— Written task —
Pick out each line of the listing below that contains the word "liver" and copy those lines unchanged.

--- Begin ---

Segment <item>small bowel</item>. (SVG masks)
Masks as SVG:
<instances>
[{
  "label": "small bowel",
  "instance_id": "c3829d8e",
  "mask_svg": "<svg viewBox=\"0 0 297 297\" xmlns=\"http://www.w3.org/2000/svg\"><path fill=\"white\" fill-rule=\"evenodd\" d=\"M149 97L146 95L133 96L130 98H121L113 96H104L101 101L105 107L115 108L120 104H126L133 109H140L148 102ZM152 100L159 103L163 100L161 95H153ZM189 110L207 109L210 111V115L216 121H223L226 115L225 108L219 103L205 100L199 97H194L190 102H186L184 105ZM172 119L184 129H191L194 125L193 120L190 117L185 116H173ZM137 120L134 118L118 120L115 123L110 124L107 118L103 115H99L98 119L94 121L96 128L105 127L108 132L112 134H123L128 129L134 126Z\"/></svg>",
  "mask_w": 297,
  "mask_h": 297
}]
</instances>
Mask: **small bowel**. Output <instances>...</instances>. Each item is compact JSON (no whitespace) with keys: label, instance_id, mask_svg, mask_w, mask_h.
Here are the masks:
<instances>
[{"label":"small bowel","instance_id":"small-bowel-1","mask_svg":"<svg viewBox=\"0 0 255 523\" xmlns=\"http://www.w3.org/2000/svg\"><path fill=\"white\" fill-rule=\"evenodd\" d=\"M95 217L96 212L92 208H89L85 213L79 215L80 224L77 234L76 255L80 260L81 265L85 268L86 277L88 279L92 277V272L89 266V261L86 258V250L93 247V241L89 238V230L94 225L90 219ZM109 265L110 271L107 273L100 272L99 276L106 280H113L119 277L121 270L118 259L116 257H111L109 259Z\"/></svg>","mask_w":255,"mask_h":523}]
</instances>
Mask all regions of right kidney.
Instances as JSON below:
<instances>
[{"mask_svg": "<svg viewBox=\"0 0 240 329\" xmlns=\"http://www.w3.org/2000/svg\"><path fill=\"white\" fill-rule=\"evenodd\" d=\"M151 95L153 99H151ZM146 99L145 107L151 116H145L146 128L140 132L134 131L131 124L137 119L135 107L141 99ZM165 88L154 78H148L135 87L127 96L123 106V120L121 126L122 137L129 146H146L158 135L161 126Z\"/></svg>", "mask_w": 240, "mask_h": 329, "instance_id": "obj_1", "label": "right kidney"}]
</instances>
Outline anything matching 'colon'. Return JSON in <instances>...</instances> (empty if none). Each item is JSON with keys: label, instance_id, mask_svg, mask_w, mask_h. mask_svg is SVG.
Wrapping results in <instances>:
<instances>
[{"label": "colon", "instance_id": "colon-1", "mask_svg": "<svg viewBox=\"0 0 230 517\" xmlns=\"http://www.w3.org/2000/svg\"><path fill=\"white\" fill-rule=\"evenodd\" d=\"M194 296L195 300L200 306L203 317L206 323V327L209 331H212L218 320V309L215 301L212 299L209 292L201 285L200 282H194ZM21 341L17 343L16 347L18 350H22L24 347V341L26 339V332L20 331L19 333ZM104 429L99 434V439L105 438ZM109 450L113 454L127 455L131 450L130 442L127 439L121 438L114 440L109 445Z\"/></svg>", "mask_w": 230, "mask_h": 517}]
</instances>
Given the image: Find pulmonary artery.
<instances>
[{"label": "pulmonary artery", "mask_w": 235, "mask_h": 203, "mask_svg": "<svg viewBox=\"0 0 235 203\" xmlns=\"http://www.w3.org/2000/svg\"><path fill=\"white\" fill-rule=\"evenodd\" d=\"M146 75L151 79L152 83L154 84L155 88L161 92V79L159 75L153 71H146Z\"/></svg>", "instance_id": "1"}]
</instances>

--- End ---
--- Begin ---

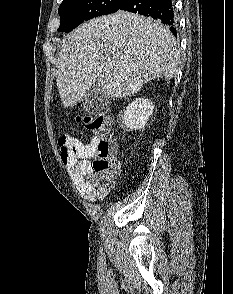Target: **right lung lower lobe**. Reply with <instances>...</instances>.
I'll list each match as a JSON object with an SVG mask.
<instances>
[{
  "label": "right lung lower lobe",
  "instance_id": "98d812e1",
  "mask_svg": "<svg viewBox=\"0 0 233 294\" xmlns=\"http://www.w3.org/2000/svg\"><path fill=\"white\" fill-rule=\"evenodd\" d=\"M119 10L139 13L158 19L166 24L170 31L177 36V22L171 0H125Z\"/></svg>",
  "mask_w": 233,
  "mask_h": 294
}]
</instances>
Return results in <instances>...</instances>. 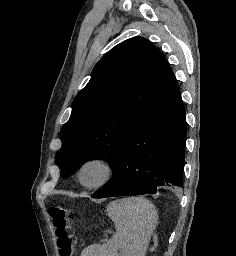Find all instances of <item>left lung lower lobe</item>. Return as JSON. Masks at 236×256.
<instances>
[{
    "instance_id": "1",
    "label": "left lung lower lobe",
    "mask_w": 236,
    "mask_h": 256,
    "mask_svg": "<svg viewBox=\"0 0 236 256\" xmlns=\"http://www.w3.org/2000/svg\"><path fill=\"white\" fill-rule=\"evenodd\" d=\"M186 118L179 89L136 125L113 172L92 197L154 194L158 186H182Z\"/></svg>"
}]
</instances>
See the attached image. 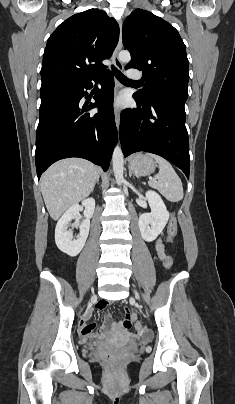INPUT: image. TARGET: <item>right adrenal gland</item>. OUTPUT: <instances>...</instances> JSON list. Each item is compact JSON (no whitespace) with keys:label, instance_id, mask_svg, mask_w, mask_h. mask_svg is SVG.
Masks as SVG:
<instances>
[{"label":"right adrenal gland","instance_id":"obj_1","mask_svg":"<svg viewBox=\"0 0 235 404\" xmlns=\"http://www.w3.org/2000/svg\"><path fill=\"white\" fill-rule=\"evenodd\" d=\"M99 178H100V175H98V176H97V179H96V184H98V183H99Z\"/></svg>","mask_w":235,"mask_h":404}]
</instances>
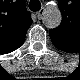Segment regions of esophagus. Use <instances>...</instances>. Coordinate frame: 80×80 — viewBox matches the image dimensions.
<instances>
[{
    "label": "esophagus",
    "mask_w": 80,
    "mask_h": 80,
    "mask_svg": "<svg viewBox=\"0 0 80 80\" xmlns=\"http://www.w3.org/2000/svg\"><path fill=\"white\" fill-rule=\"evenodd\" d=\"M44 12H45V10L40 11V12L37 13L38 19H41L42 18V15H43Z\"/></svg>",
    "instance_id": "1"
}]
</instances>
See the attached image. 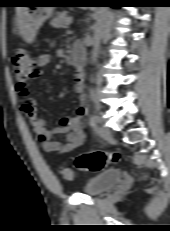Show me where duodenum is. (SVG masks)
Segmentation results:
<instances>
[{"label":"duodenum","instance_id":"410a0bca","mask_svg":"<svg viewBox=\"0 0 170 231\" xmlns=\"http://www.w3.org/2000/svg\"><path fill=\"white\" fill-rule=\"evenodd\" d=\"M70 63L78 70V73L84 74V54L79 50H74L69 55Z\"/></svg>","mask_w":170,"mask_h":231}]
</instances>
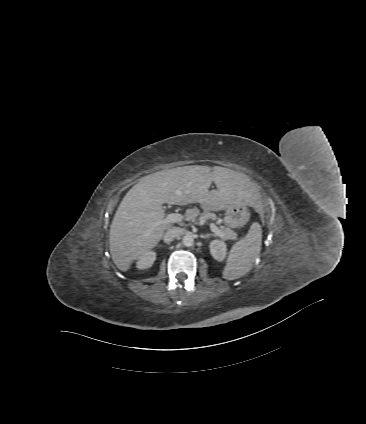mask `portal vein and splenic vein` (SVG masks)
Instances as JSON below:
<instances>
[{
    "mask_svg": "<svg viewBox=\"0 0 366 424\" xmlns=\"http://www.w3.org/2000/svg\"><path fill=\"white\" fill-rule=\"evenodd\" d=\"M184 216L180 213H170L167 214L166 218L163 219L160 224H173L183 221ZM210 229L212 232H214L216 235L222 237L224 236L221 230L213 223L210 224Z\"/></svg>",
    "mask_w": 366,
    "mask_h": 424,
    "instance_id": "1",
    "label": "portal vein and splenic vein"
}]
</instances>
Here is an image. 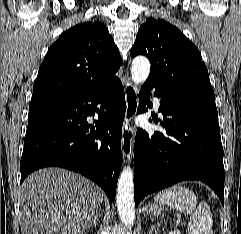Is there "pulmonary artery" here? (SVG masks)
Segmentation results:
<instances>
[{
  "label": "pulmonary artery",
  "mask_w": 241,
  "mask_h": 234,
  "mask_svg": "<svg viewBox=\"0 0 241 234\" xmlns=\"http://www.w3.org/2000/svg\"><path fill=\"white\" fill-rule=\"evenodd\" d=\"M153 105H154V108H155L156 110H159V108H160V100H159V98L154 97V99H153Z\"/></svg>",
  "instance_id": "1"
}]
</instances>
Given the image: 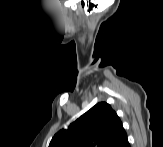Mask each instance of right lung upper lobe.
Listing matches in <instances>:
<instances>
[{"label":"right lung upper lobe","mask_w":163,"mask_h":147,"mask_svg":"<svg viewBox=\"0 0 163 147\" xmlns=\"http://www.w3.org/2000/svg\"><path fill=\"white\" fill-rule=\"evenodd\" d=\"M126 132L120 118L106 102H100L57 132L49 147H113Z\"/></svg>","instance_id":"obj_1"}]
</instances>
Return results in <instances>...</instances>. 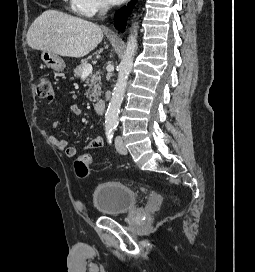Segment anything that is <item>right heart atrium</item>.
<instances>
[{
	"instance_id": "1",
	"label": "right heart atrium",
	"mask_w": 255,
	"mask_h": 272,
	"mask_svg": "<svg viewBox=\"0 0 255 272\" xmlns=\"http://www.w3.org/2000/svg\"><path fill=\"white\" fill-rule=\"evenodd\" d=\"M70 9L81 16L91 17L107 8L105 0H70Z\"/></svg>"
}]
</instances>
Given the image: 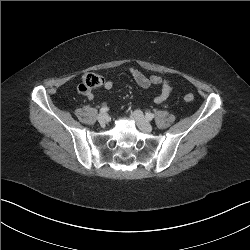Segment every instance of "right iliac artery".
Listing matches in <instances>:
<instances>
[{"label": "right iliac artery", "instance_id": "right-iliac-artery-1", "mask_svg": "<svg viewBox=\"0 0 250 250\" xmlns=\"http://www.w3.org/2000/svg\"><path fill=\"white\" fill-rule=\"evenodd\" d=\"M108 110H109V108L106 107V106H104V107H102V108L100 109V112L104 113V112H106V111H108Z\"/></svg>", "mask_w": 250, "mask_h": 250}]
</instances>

--- End ---
--- Begin ---

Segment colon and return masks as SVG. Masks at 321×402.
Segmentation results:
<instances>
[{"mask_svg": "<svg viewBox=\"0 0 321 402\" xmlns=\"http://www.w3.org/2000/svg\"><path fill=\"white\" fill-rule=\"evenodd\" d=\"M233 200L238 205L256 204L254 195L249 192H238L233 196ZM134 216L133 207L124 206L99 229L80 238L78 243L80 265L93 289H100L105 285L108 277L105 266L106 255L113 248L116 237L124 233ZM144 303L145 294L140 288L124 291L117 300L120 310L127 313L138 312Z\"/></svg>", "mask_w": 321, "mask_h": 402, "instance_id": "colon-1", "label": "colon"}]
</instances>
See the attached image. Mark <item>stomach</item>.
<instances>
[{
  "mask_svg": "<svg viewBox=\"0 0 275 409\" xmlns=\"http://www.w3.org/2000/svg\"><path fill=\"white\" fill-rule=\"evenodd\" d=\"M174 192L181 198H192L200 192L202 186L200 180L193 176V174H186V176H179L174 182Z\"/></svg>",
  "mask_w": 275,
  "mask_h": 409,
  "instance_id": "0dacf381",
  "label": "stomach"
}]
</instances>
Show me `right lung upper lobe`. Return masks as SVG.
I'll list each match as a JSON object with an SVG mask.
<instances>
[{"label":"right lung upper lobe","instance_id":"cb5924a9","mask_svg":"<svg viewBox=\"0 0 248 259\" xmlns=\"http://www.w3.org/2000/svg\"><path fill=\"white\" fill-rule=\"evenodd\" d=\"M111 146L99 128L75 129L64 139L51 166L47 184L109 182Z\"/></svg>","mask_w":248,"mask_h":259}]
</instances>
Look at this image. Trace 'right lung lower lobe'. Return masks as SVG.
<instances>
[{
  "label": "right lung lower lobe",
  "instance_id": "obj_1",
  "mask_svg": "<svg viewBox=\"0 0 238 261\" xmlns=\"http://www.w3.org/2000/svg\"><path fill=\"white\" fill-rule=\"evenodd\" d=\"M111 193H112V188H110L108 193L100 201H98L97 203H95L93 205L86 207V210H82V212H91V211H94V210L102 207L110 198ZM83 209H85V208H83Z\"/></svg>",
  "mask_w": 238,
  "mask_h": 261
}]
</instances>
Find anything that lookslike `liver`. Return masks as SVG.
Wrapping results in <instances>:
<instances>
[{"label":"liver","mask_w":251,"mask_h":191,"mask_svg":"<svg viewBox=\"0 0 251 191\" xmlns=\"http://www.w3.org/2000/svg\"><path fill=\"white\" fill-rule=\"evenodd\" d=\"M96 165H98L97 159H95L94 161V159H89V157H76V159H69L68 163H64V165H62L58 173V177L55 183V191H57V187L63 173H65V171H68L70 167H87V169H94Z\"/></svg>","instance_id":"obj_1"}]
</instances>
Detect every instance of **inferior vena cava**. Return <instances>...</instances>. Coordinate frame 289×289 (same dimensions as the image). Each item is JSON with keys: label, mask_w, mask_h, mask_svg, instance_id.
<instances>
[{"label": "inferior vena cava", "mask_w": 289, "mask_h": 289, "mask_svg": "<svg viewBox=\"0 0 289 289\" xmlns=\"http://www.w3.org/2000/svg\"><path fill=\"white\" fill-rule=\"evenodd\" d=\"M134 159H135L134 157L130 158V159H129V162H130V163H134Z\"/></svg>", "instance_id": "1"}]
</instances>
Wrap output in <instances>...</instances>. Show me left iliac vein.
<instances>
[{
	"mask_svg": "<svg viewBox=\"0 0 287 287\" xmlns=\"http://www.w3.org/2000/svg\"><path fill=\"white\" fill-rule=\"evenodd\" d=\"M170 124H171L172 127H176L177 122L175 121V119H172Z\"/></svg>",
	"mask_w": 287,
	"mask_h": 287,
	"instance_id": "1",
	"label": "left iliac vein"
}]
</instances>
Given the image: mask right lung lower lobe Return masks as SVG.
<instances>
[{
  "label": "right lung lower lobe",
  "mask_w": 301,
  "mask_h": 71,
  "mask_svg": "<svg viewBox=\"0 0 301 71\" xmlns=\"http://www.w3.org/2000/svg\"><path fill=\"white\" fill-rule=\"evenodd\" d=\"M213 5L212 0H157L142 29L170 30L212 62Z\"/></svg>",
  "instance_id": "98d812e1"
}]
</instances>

--- End ---

— The output —
Find anything that lookslike `liver`. Return masks as SVG.
[{"label":"liver","mask_w":251,"mask_h":191,"mask_svg":"<svg viewBox=\"0 0 251 191\" xmlns=\"http://www.w3.org/2000/svg\"><path fill=\"white\" fill-rule=\"evenodd\" d=\"M96 165H98L97 159H95L94 161V159H89V157H76V159H69L68 163H64V165H62L58 173V177L55 183V191H57V187L63 173H65V171H68L70 167H87V169H94Z\"/></svg>","instance_id":"obj_1"}]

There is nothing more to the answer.